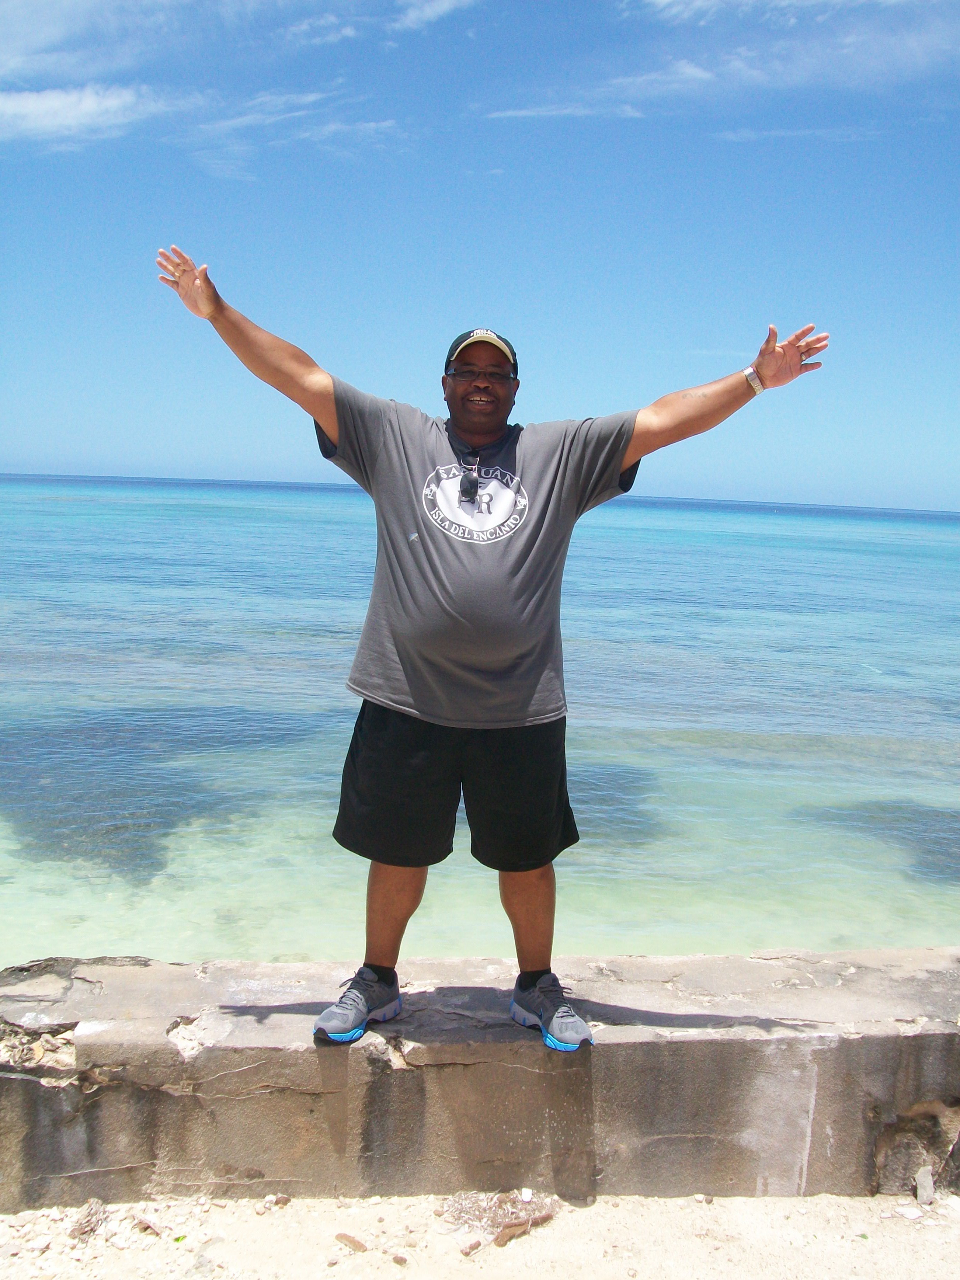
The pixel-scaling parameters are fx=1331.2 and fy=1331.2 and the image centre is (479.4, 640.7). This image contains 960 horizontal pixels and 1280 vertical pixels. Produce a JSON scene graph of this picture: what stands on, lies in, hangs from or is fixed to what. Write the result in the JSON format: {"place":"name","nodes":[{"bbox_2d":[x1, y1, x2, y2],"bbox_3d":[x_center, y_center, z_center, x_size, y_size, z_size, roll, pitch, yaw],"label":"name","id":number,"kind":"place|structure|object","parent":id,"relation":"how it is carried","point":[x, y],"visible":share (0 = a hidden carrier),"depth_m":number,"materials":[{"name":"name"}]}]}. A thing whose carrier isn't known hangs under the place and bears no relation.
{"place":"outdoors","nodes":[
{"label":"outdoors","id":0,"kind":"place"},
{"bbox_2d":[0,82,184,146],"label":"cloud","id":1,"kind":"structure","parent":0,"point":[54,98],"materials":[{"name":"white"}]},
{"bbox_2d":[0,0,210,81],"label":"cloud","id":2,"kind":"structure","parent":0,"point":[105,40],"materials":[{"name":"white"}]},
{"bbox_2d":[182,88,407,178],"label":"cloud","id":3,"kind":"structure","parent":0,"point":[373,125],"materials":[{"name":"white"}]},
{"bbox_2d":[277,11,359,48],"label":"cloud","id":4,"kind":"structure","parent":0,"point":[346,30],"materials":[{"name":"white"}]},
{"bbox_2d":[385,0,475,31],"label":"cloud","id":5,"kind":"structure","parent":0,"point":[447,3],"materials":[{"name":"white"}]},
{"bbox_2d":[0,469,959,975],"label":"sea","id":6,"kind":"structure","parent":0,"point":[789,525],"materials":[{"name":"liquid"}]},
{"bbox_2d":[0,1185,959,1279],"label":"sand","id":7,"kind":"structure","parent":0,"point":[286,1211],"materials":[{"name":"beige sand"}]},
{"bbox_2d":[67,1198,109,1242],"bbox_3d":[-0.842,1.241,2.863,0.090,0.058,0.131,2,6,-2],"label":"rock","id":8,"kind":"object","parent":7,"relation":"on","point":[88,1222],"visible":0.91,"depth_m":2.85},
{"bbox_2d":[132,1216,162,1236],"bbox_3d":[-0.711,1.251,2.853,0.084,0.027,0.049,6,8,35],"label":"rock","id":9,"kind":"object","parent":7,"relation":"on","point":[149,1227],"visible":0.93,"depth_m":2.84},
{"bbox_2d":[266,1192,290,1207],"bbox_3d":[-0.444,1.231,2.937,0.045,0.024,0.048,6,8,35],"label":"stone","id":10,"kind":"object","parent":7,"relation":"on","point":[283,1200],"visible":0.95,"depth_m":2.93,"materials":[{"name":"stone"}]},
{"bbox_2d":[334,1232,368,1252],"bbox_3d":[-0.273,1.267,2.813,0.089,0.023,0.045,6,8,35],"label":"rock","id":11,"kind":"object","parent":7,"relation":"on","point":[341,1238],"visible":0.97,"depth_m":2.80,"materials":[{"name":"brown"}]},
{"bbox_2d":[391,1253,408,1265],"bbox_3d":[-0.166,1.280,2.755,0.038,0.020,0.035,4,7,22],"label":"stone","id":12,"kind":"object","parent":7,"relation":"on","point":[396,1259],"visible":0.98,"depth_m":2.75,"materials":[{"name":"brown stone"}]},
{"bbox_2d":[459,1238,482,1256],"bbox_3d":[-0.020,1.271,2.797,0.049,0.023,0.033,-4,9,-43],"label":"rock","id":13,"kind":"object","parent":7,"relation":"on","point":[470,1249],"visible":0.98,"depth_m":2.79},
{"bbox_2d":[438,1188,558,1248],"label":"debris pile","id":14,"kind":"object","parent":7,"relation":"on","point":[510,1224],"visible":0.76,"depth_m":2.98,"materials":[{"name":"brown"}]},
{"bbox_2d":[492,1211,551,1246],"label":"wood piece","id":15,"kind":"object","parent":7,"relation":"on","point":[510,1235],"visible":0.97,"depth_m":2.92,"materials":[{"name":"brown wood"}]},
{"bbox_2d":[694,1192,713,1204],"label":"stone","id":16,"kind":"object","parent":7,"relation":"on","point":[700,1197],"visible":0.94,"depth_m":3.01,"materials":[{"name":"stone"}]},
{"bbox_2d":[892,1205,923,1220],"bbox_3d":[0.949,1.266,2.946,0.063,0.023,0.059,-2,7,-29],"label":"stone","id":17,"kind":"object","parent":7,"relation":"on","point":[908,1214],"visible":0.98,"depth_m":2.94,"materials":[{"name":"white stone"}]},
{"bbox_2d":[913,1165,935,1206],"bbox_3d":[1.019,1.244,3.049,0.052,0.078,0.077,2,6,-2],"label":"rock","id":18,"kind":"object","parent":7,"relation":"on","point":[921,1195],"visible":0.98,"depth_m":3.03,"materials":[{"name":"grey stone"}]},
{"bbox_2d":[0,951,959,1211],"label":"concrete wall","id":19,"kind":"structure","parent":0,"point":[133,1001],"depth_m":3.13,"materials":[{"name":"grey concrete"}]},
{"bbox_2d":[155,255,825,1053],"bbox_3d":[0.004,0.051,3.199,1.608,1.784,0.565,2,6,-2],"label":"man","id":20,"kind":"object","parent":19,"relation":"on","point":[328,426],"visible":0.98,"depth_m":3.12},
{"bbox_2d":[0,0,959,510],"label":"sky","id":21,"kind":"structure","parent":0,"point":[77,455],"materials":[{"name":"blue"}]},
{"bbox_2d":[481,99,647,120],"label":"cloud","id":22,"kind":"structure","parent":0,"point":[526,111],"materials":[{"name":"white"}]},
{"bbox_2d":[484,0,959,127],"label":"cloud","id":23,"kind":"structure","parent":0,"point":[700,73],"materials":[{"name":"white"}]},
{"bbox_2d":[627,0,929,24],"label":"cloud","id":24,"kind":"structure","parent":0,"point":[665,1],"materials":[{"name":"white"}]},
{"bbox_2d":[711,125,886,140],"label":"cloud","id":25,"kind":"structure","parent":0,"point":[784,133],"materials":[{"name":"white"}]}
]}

_____

**Goal of the exercise:** Pictures stay out; everything else in the listing above is to be repeated exactly.

**Your solution:**
The pixel-scaling parameters are fx=1331.2 and fy=1331.2 and the image centre is (479.4, 640.7). This image contains 960 horizontal pixels and 1280 vertical pixels. Produce a JSON scene graph of this picture: what stands on, lies in, hangs from or is fixed to what. Write the result in the JSON format: {"place":"name","nodes":[{"bbox_2d":[x1, y1, x2, y2],"bbox_3d":[x_center, y_center, z_center, x_size, y_size, z_size, roll, pitch, yaw],"label":"name","id":number,"kind":"place|structure|object","parent":id,"relation":"how it is carried","point":[x, y],"visible":share (0 = a hidden carrier),"depth_m":number,"materials":[{"name":"name"}]}]}. A thing whose carrier isn't known hangs under the place and bears no relation.
{"place":"outdoors","nodes":[
{"label":"outdoors","id":0,"kind":"place"},
{"bbox_2d":[0,82,184,146],"label":"cloud","id":1,"kind":"structure","parent":0,"point":[54,98],"materials":[{"name":"white"}]},
{"bbox_2d":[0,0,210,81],"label":"cloud","id":2,"kind":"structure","parent":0,"point":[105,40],"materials":[{"name":"white"}]},
{"bbox_2d":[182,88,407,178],"label":"cloud","id":3,"kind":"structure","parent":0,"point":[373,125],"materials":[{"name":"white"}]},
{"bbox_2d":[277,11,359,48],"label":"cloud","id":4,"kind":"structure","parent":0,"point":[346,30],"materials":[{"name":"white"}]},
{"bbox_2d":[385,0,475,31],"label":"cloud","id":5,"kind":"structure","parent":0,"point":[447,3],"materials":[{"name":"white"}]},
{"bbox_2d":[0,469,959,975],"label":"sea","id":6,"kind":"structure","parent":0,"point":[789,525],"materials":[{"name":"liquid"}]},
{"bbox_2d":[0,1185,959,1279],"label":"sand","id":7,"kind":"structure","parent":0,"point":[286,1211],"materials":[{"name":"beige sand"}]},
{"bbox_2d":[67,1198,109,1242],"bbox_3d":[-0.842,1.241,2.863,0.090,0.058,0.131,2,6,-2],"label":"rock","id":8,"kind":"object","parent":7,"relation":"on","point":[88,1222],"visible":0.91,"depth_m":2.85},
{"bbox_2d":[132,1216,162,1236],"bbox_3d":[-0.711,1.251,2.853,0.084,0.027,0.049,6,8,35],"label":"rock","id":9,"kind":"object","parent":7,"relation":"on","point":[149,1227],"visible":0.93,"depth_m":2.84},
{"bbox_2d":[266,1192,290,1207],"bbox_3d":[-0.444,1.231,2.937,0.045,0.024,0.048,6,8,35],"label":"stone","id":10,"kind":"object","parent":7,"relation":"on","point":[283,1200],"visible":0.95,"depth_m":2.93,"materials":[{"name":"stone"}]},
{"bbox_2d":[334,1232,368,1252],"bbox_3d":[-0.273,1.267,2.813,0.089,0.023,0.045,6,8,35],"label":"rock","id":11,"kind":"object","parent":7,"relation":"on","point":[341,1238],"visible":0.97,"depth_m":2.80,"materials":[{"name":"brown"}]},
{"bbox_2d":[391,1253,408,1265],"bbox_3d":[-0.166,1.280,2.755,0.038,0.020,0.035,4,7,22],"label":"stone","id":12,"kind":"object","parent":7,"relation":"on","point":[396,1259],"visible":0.98,"depth_m":2.75,"materials":[{"name":"brown stone"}]},
{"bbox_2d":[459,1238,482,1256],"bbox_3d":[-0.020,1.271,2.797,0.049,0.023,0.033,-4,9,-43],"label":"rock","id":13,"kind":"object","parent":7,"relation":"on","point":[470,1249],"visible":0.98,"depth_m":2.79},
{"bbox_2d":[438,1188,558,1248],"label":"debris pile","id":14,"kind":"object","parent":7,"relation":"on","point":[510,1224],"visible":0.76,"depth_m":2.98,"materials":[{"name":"brown"}]},
{"bbox_2d":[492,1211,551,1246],"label":"wood piece","id":15,"kind":"object","parent":7,"relation":"on","point":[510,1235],"visible":0.97,"depth_m":2.92,"materials":[{"name":"brown wood"}]},
{"bbox_2d":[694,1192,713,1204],"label":"stone","id":16,"kind":"object","parent":7,"relation":"on","point":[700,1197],"visible":0.94,"depth_m":3.01,"materials":[{"name":"stone"}]},
{"bbox_2d":[892,1205,923,1220],"bbox_3d":[0.949,1.266,2.946,0.063,0.023,0.059,-2,7,-29],"label":"stone","id":17,"kind":"object","parent":7,"relation":"on","point":[908,1214],"visible":0.98,"depth_m":2.94,"materials":[{"name":"white stone"}]},
{"bbox_2d":[913,1165,935,1206],"bbox_3d":[1.019,1.244,3.049,0.052,0.078,0.077,2,6,-2],"label":"rock","id":18,"kind":"object","parent":7,"relation":"on","point":[921,1195],"visible":0.98,"depth_m":3.03,"materials":[{"name":"grey stone"}]},
{"bbox_2d":[0,951,959,1211],"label":"concrete wall","id":19,"kind":"structure","parent":0,"point":[133,1001],"depth_m":3.13,"materials":[{"name":"grey concrete"}]},
{"bbox_2d":[155,255,825,1053],"bbox_3d":[0.004,0.051,3.199,1.608,1.784,0.565,2,6,-2],"label":"man","id":20,"kind":"object","parent":19,"relation":"on","point":[328,426],"visible":0.98,"depth_m":3.12},
{"bbox_2d":[0,0,959,510],"label":"sky","id":21,"kind":"structure","parent":0,"point":[77,455],"materials":[{"name":"blue"}]},
{"bbox_2d":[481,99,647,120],"label":"cloud","id":22,"kind":"structure","parent":0,"point":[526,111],"materials":[{"name":"white"}]},
{"bbox_2d":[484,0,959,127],"label":"cloud","id":23,"kind":"structure","parent":0,"point":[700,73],"materials":[{"name":"white"}]},
{"bbox_2d":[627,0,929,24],"label":"cloud","id":24,"kind":"structure","parent":0,"point":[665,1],"materials":[{"name":"white"}]},
{"bbox_2d":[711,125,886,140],"label":"cloud","id":25,"kind":"structure","parent":0,"point":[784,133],"materials":[{"name":"white"}]}
]}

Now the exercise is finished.